Each line holding the word "lesbiennes" must appear in the answer, copied from the entries.

Extracted page text data
┏━━

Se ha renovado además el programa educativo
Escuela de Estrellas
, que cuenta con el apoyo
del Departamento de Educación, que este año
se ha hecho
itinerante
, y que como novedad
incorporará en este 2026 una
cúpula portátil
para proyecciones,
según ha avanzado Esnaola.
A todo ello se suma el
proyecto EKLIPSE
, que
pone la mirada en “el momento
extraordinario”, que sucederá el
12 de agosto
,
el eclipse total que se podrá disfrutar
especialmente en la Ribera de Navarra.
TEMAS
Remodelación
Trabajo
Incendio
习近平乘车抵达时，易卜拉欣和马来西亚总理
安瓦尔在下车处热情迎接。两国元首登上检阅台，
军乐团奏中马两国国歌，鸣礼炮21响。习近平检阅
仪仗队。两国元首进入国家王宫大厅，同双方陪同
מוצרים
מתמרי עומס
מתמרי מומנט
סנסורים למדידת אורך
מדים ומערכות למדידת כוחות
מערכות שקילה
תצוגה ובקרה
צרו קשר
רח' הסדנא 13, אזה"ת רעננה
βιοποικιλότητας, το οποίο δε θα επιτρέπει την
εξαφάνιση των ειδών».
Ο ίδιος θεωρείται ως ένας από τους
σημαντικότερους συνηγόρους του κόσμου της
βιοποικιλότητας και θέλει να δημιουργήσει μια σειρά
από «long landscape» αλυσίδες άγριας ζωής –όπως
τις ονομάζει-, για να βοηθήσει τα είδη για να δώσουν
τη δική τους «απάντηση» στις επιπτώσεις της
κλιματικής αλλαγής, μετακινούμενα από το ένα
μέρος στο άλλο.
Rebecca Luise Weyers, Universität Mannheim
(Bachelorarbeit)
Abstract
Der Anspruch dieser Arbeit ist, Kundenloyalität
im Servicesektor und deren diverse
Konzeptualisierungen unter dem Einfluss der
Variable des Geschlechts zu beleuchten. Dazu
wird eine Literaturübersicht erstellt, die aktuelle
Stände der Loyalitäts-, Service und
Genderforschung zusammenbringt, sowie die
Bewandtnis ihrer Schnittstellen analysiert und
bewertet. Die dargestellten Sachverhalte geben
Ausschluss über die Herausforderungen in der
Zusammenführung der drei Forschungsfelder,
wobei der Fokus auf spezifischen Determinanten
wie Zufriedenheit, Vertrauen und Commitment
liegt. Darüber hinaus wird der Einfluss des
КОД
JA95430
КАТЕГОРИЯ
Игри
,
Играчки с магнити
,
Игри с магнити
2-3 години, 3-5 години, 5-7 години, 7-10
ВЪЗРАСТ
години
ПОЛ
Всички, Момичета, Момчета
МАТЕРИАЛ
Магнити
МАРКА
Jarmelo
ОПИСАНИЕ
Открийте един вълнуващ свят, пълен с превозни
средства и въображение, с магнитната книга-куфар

┗━━
┏━━

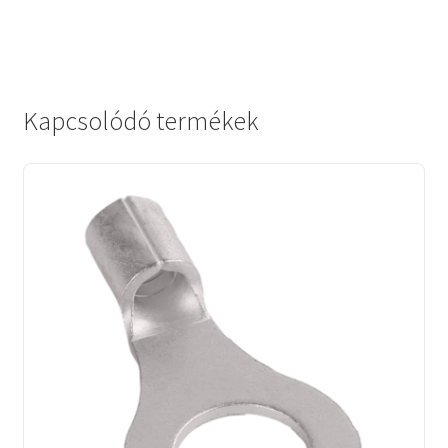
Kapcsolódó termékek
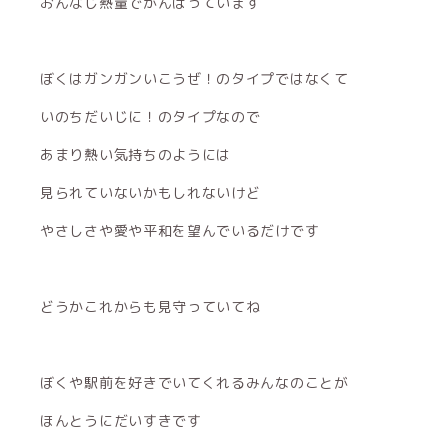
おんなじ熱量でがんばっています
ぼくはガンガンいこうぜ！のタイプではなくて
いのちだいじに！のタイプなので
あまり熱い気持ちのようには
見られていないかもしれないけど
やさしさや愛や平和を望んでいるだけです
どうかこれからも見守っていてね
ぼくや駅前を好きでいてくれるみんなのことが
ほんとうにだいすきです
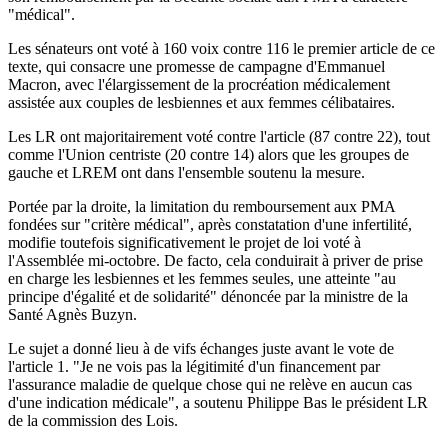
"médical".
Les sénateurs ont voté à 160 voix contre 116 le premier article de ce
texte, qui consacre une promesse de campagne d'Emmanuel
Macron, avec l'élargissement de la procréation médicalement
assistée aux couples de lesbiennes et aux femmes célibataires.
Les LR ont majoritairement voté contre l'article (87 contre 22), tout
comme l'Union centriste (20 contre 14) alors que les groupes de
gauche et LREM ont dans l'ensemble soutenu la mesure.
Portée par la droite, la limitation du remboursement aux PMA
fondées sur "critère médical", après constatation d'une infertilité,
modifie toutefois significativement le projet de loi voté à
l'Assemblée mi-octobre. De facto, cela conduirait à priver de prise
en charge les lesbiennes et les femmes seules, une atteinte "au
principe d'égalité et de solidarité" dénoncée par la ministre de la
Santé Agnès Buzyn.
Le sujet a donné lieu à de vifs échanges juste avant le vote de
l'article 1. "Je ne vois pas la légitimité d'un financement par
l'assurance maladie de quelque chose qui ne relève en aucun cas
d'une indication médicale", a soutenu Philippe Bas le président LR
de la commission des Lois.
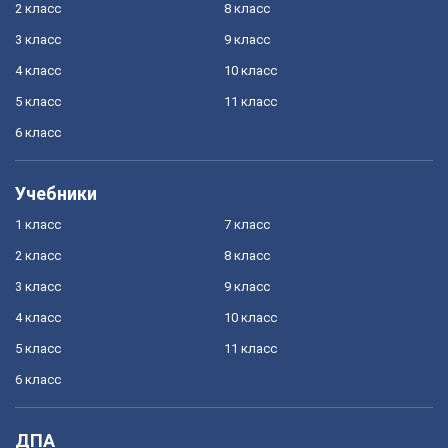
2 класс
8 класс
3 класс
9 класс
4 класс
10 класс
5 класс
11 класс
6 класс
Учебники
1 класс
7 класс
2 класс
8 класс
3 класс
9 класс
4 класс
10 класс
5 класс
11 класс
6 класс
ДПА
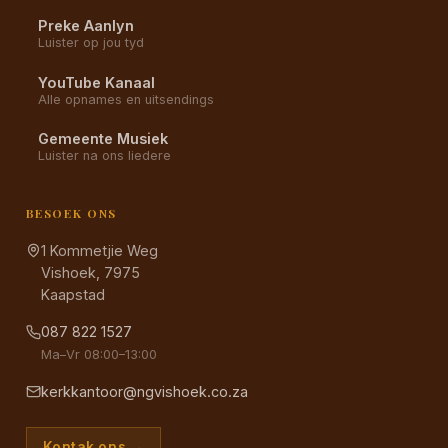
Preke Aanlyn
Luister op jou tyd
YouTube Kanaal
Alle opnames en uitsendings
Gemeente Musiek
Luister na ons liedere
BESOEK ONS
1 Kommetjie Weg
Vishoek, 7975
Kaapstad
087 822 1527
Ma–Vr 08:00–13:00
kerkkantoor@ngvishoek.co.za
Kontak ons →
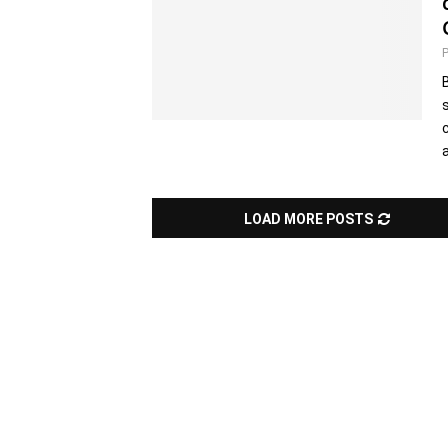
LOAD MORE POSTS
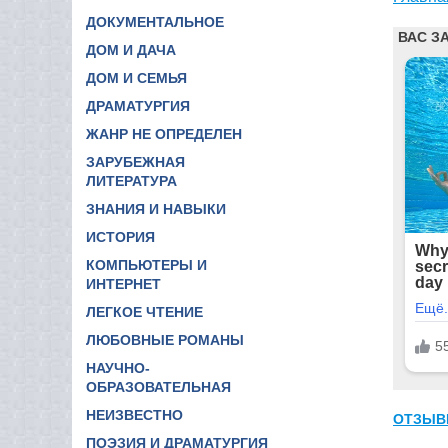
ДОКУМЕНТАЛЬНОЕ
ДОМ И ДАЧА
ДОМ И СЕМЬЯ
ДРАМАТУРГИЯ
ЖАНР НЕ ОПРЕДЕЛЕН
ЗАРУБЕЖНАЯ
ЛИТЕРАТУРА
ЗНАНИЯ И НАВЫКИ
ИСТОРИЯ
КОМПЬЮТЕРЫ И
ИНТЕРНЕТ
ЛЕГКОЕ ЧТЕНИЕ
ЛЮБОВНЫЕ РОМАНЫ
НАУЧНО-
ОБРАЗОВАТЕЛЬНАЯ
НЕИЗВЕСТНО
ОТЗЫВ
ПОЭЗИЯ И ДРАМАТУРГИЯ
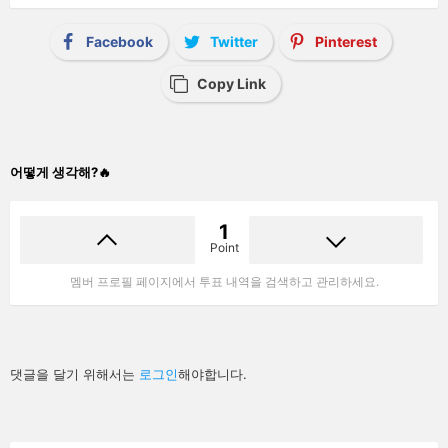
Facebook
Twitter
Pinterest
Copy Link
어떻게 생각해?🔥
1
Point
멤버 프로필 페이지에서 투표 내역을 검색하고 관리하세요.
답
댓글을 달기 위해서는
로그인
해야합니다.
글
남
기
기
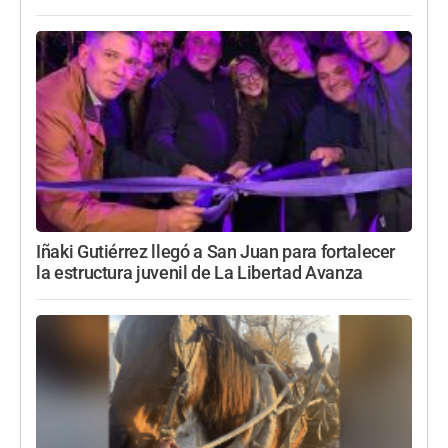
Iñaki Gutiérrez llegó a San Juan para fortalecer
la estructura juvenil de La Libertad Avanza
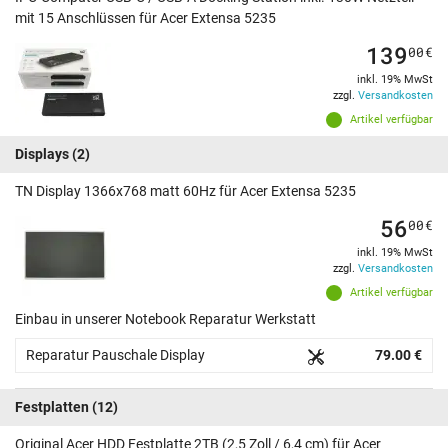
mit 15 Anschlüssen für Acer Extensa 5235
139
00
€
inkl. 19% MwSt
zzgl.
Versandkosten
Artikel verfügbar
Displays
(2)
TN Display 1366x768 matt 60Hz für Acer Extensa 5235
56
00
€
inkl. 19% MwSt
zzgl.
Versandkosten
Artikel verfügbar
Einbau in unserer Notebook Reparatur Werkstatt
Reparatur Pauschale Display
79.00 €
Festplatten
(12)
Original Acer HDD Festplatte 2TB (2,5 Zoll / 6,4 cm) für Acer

┗━━
┏━━

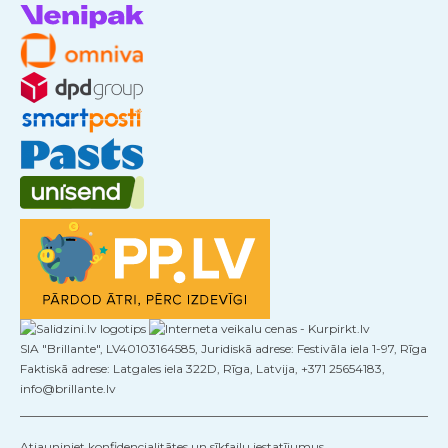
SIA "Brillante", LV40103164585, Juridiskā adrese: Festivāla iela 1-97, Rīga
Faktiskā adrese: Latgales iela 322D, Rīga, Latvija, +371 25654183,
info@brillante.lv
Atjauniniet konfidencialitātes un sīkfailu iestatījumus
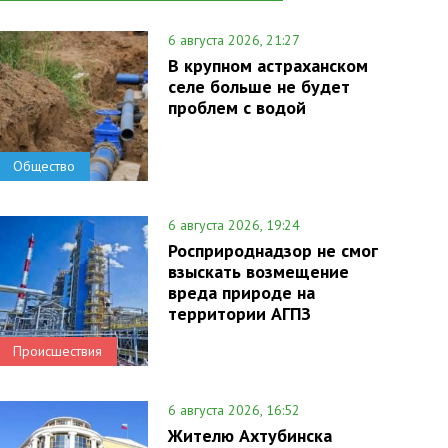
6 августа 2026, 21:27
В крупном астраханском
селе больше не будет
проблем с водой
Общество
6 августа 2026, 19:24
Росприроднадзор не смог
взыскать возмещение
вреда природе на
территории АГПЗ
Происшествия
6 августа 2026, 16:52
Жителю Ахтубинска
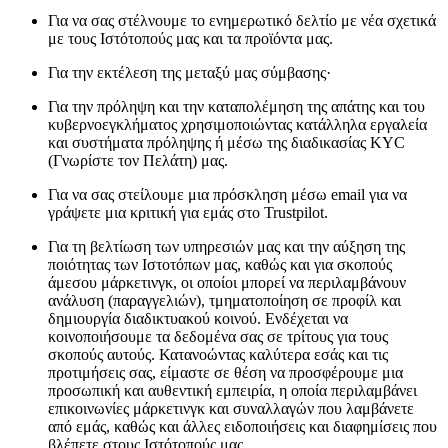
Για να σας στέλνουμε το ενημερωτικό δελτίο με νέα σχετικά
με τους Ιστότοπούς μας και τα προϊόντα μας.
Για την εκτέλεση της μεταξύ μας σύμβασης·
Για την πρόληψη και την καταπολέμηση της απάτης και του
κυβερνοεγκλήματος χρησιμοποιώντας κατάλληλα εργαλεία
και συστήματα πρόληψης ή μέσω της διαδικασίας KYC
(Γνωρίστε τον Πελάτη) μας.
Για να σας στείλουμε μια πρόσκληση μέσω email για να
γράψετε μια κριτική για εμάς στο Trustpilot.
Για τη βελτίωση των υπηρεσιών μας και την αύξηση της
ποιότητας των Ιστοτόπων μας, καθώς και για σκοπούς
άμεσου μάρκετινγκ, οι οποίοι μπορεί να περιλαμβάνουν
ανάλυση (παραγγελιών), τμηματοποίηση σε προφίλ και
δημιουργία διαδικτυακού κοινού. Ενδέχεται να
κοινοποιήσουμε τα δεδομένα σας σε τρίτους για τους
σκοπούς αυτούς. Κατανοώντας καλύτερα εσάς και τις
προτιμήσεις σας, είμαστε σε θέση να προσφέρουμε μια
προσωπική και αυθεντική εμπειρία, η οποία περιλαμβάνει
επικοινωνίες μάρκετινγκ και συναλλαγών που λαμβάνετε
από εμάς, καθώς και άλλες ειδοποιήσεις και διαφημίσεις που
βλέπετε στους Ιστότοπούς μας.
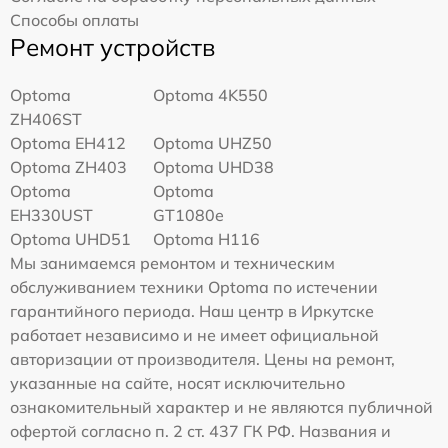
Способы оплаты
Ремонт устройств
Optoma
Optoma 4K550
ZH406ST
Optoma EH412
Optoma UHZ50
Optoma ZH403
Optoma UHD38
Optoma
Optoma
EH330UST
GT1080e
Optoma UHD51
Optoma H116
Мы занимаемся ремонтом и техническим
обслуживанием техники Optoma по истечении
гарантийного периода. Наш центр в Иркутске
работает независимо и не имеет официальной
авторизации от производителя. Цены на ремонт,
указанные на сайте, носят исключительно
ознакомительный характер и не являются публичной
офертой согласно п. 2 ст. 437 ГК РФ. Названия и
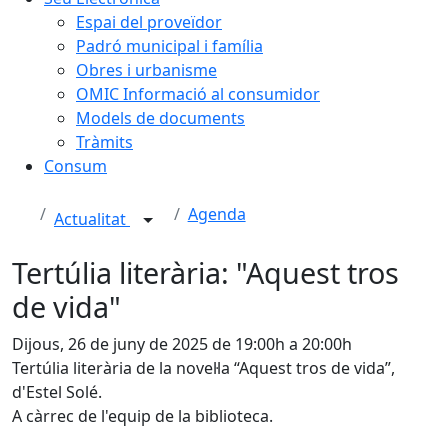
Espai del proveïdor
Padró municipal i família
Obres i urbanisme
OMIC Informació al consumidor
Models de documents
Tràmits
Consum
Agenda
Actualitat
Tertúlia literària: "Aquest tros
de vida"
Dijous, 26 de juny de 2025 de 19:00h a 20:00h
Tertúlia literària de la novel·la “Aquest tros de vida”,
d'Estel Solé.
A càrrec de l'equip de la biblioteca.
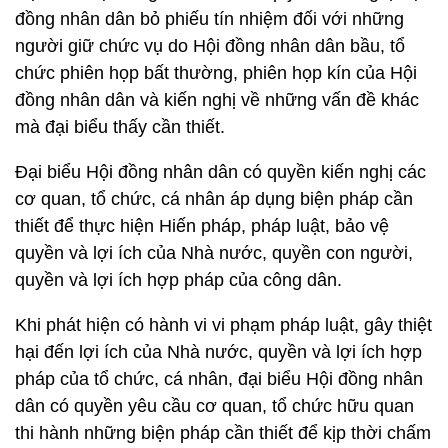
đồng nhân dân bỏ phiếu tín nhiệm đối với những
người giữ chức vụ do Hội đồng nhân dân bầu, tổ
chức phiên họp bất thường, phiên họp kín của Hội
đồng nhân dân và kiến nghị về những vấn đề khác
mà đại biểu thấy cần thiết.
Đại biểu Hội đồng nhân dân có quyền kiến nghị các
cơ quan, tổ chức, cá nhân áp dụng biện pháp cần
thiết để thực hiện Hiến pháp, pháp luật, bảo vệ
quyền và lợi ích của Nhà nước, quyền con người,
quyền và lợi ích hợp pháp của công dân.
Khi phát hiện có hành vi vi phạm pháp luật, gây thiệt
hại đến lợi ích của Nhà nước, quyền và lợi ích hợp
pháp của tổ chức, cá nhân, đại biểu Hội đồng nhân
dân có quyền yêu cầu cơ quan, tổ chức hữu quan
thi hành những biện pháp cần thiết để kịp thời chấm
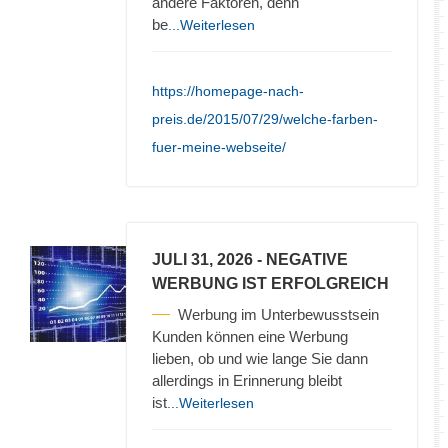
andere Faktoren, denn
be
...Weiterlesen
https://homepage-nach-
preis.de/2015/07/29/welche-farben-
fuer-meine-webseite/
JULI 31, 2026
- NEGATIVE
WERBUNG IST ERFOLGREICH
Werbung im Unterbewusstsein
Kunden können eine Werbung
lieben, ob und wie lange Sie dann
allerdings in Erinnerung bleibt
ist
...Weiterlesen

┗━━

Response
assistée aux couples de lesbiennes et aux femmes célibataires.
en charge les lesbiennes et les femmes seules, une atteinte "au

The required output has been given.